** Selected passage **
----

9. The process of claim 8 with the additional steps of cooling the
hot effluent gas steam from (2) in a cooling zone and recovering
said unconverted particulate petroleum coke from said effluent gas
by contacting it with water forming an unconverted particulate
petroleum coke-water slurry; dewatering said unconverted
particulate petroleum coke-water slurry in a dewatering zone
producing clear water and unconverted particulate petroleum coke;
recovering heavy metals from said dewatered unconverted particulate
petroleum coke in a metals recovery zone, leaving metals-free
unconverted particulate petroleum coke; forming a slurry of
metals-free unconverted particulate petroleum coke with the water
from said dewatering zone and recycling said slurry as a portion of
the feed to the reaction zone of said synthesis gas generator.
Description
BACKGROUND OF THE INVENTION
1. Field of the Invention
This invention relates to the production of synthesis gas from
petroleum coke. More particularly, it relates to improvements in
the partial oxidation process for generating hydrogen and carbon
monoxide from aqueous dispersions of particulate petroleum coke
containing heavy metal constituents which ordinarily attack the
refractory lining of the reaction zone.
The parent case, Ser. No. 787,191 pertains to the production of
synthesis gas from a slurry of particulate solid carboniferous
fuel, e.g., petroleum coke, coke from bituminous coal, coal, oil
shale, tar sands, pitch, or mixtures of said solid fuels in water
or in a hydrocarbon liquid fuel. A pumpable slurry containing 1 to
60 weight of ground solid carboniferous fuel in petroleum oil or 25
to 55 weight percent of ground solid carboniferous fuel in water at
a relatively low discharge velocity in the range of 5 to 50 feet
per second is mixed with a stream of oxidizing gas at a relatively
high discharge velocity in the range of 200 feet per second to
sonic velocity at the burner tip to form an atomized dispersion of
water, hydrocarbon liquid fuel, oxidizing gas and particulate solid
carboniferous fuel. Under synthesis gas generating conditions the
atomized dispersion is reacted to produce a gaseous mixture of
hydrogen and carbon monoxide. By said process, slurry feeds of
low-cost solid carboniferous fuels may be gasified without being
preheated.

----

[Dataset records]

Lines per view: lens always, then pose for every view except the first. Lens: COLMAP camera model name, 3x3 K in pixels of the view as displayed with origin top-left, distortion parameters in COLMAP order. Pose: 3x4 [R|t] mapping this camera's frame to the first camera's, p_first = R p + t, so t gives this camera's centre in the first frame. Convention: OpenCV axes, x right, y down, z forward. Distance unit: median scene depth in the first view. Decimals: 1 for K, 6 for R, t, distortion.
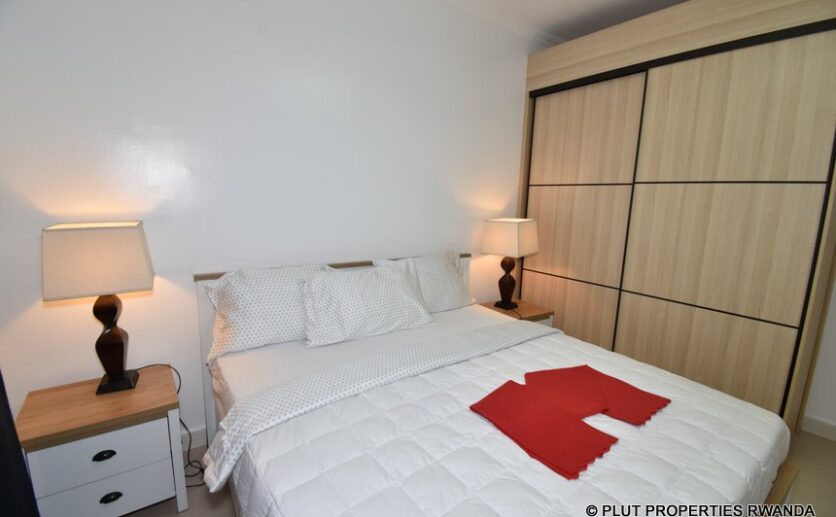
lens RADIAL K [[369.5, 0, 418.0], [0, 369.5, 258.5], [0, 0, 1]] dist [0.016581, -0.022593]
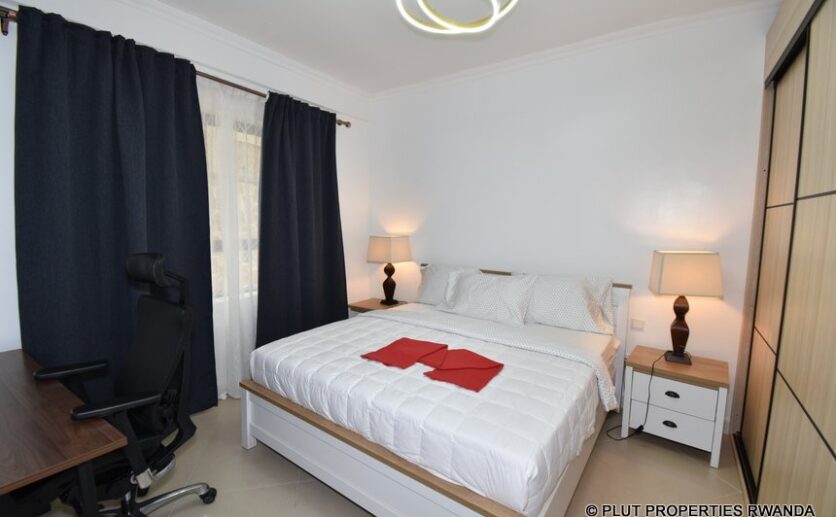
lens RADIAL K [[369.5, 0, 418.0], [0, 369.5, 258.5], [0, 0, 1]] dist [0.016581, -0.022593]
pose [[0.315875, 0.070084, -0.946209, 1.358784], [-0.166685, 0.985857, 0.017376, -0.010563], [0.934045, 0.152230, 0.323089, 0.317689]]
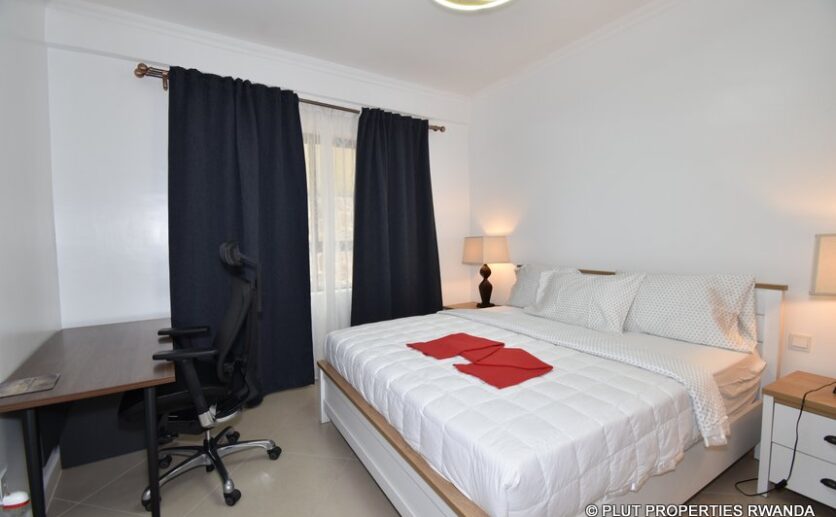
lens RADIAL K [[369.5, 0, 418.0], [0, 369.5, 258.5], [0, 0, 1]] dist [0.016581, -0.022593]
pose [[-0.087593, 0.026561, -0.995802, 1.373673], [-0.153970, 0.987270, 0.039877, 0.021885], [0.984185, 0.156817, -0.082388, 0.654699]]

----

** Work required **
Copy the petroleum coke passage from "9. The process" up to and including "synthesis gas generator.".

** Result for this exercise **
9. The process of claim 8 with the additional steps of cooling the
hot effluent gas steam from (2) in a cooling zone and recovering
said unconverted particulate petroleum coke from said effluent gas
by contacting it with water forming an unconverted particulate
petroleum coke-water slurry; dewatering said unconverted
particulate petroleum coke-water slurry in a dewatering zone
producing clear water and unconverted particulate petroleum coke;
recovering heavy metals from said dewatered unconverted particulate
petroleum coke in a metals recovery zone, leaving metals-free
unconverted particulate petroleum coke; forming a slurry of
metals-free unconverted particulate petroleum coke with the water
from said dewatering zone and recycling said slurry as a portion of
the feed to the reaction zone of said synthesis gas generator.